Document excerpt START

Speaking at the 3i Africa Summit 2026 in Accra, themed “Innovation, Investment and Impact in Africa’s Fintech Ecosystem,” the Vice President said the initiative would be implemented, tested and measured, with core focus areas including mobile money interoperability, mutual recognition of digital identity for cross-border Know Your Customer (KYC) processes, and harmonised electronic invoicing systems.

“These dialogues will be implemented, tested and measured,” she said, drawing a clear distinction between policy discussion and real-world execution.

She stressed that the pilot is designed to deliver efficient and scalable solutions for Africa’s growing digital economy, and that Ghana is committed to ensuring regional integration efforts are not only discussed at forums in Accra but implemented across partner countries.

From Ambition to Architecture

The Vice President identified five pillars on which Africa’s digital integration must rest: payments, identity, regulation, infrastructure, and investment. She warned that without interoperable identity systems, millions of Africans would remain excluded from formal economic participation.

She pointed to the Pan-African Payment and Settlement System (PAPSS) as a critical instrument for enabling faster, more cost-effective transactions within the continent, and took direct aim at Africa’s ongoing dependence on external financial infrastructure. “The objective is for a Ghanaian enterprise to invoice clients across Africa and receive payment directly, efficiently and at a reasonable cost,” she said.

Document excerpt END

Request a. Which lines of the records contain the word "Open"? Copy each of those lines.

Data to examine START

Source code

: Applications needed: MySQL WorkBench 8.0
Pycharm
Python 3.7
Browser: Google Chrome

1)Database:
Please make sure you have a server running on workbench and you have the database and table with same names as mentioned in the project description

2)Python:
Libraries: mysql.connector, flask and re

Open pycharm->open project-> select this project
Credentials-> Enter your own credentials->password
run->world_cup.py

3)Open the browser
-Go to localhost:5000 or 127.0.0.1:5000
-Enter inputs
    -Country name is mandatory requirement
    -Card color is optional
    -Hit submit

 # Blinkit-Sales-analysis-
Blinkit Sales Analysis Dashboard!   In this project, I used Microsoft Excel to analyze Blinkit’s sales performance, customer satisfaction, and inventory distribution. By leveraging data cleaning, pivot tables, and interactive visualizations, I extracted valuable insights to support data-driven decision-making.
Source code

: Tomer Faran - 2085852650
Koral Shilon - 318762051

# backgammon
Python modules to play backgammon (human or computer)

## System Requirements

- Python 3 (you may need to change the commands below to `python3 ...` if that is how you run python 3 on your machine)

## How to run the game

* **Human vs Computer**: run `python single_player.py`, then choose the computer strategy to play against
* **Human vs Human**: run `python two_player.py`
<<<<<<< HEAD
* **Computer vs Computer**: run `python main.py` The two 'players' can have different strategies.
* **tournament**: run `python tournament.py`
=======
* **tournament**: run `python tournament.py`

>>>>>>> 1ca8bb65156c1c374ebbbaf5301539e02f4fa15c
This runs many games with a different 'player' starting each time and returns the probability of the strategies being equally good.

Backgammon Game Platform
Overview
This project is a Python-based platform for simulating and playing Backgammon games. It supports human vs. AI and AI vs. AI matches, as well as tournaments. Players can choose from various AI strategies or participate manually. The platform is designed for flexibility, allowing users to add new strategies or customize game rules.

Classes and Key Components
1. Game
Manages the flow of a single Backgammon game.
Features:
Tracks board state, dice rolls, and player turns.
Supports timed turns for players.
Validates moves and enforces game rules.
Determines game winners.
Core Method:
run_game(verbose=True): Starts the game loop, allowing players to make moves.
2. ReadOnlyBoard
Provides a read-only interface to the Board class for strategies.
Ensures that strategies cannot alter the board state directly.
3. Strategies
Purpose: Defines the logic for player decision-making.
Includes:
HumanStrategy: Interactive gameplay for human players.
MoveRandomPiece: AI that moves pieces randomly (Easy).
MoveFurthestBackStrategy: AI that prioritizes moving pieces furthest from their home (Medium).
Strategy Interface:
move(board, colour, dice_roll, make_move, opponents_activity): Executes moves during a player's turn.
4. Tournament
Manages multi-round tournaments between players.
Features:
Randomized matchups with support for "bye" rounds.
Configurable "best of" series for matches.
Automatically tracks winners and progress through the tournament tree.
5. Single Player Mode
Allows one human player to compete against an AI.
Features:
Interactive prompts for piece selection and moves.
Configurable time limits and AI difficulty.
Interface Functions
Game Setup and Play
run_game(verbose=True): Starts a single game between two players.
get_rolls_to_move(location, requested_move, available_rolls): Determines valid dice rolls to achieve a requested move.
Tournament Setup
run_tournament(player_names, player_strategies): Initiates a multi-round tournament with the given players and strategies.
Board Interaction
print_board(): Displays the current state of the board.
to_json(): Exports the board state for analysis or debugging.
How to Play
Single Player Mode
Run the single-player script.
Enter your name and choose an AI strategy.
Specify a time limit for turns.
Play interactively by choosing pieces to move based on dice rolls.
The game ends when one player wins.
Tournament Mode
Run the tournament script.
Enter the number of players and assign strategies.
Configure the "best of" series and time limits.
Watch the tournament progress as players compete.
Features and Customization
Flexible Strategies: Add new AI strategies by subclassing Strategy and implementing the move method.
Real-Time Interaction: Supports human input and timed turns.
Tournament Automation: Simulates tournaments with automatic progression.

Data to examine END

Request b. Can you extend the passage above about the Vice President's remarks on African fintech, starting after its final sentence?

Answer box a.
Open pycharm->open project-> select this project
3)Open the browser

Answer box b.
She cautioned that fragmented regulatory environments and limited data centre capacity remain significant constraints, noting that if Africa’s data is stored and processed elsewhere, the continent participates in the digital economy without genuine control over it.

Ghana at the Centre

The Vice President positioned Ghana’s hosting of the African Continental Free Trade Area (AfCFTA) Secretariat as a strategic advantage, one that places the country at the heart of the continent’s economic transformation agenda.

She noted that Africa’s youthful population and rapidly growing technology adoption place the continent in a strong position to shape the next phase of global digital growth, particularly in areas such as cross-border trade, agriculture, health, education, and public service delivery.

“For decades, Africa has been described as a frontier,” she said. “What matters now is how we organise ourselves to compete, integrate and build at scale.”

The 3i Africa Summit 2026 runs from May 6 to May 8 in Accra, bringing together fintech innovators, policymakers, regulators, and institutional investors from across the continent.